Despite the fact that Pascack Hills and many other high schools are providing full-length tests this year, there are still many differences from how it used to be. This concept has cultivated a multitude of mixed opinions from students.
“This year was even shorter and less involved than last year,” Hills junior Sonia Balani explained, “yet they are returning to full-length tests with minor changes to the curriculum that we have to learn by the time of the AP test.”
A lot of students have stated how AP tests are unfair because they’re not taking into account the fact that this year was relatively limited educationally on what students were able to learn. Hybrid learning has hindered students from learning the necessary curriculum for various reasons, some being the distractions students experience in an at-home environment or the restrictions teachers are faced with while teaching through a screen.

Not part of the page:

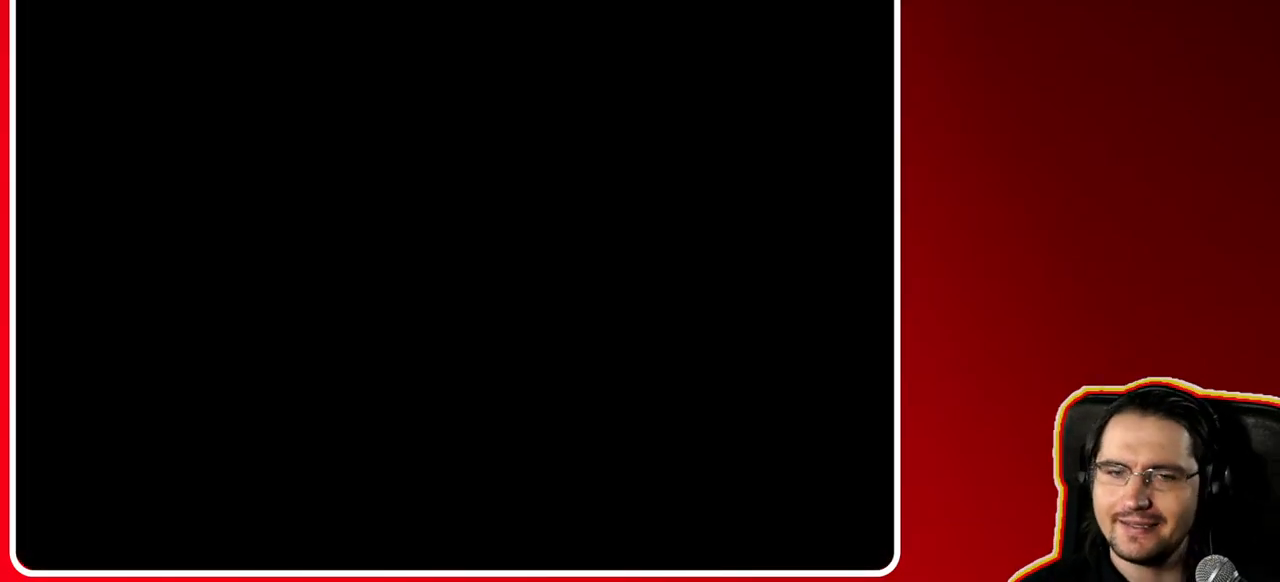
{"buttons": [], "left_stick": "center", "right_stick": "center", "events": []}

“I think it is unfair to have a full-length test,” Hills junior Riley Solomon said. “For example, for the AP US History test, they are including information that we simply did not have time to learn since we were in class significantly less than previous years.”
Furthermore, the restrictions and guidelines they’re enforcing on tests this year have been heavily criticized by students, especially in the English department.
“The digital exams are heavily proctored and controlled for ‘anti-cheat,’ which puts unrealistic guidelines on the tests, such as not being able to go back on questions,” Balani stated. ”The digital and in-person exams aren’t remotely the same anymore, and that is unfair.”
However, some students are a bit more torn on the subject when it comes to which tests will be taken virtually versus which will be taken at school. Certain AP tests such as Physics 1, Calculus AB and BC, and Chemistry will be taken in-person, while others such as English Literature and Psychology will be taken at home.
“I think AP testing this year will be more put together than last year, but I don’t know if it would be fair or unfair,” Hills senior Izzy Frangiosa commented. “I think that while it’s good that certain tests like Calculus or Physics are in person because those subjects are hard to take off of the computer, if they were going to make some tests in person they should have made them all in person to prevent cheating.”
When asked about what Hills students wished would be changed about AP testing this year, most of the responses were about shortening the information these tests cover, as it didn’t seem fair to include content that teachers were able to get to.
“College Board should have cut out some of the material on the tests for all APs,” Hills junior Erin McCarty suggested. “They did this for Physics, and I still feel like we don’t have enough time to review, even if class is still in a much better place.”
“I’m not sure if this is the case, but I think maybe if the test content was made a bit easier since we are taking the full-length test, that could be beneficial to students who haven’t really had the easiest year,” Hills senior Maeve Rossig said.
Despite all of the challenges they’re facing with testing this year, Hills students are still trying their best to get through exams, and there’s hope that next year things will be slightly back to normal.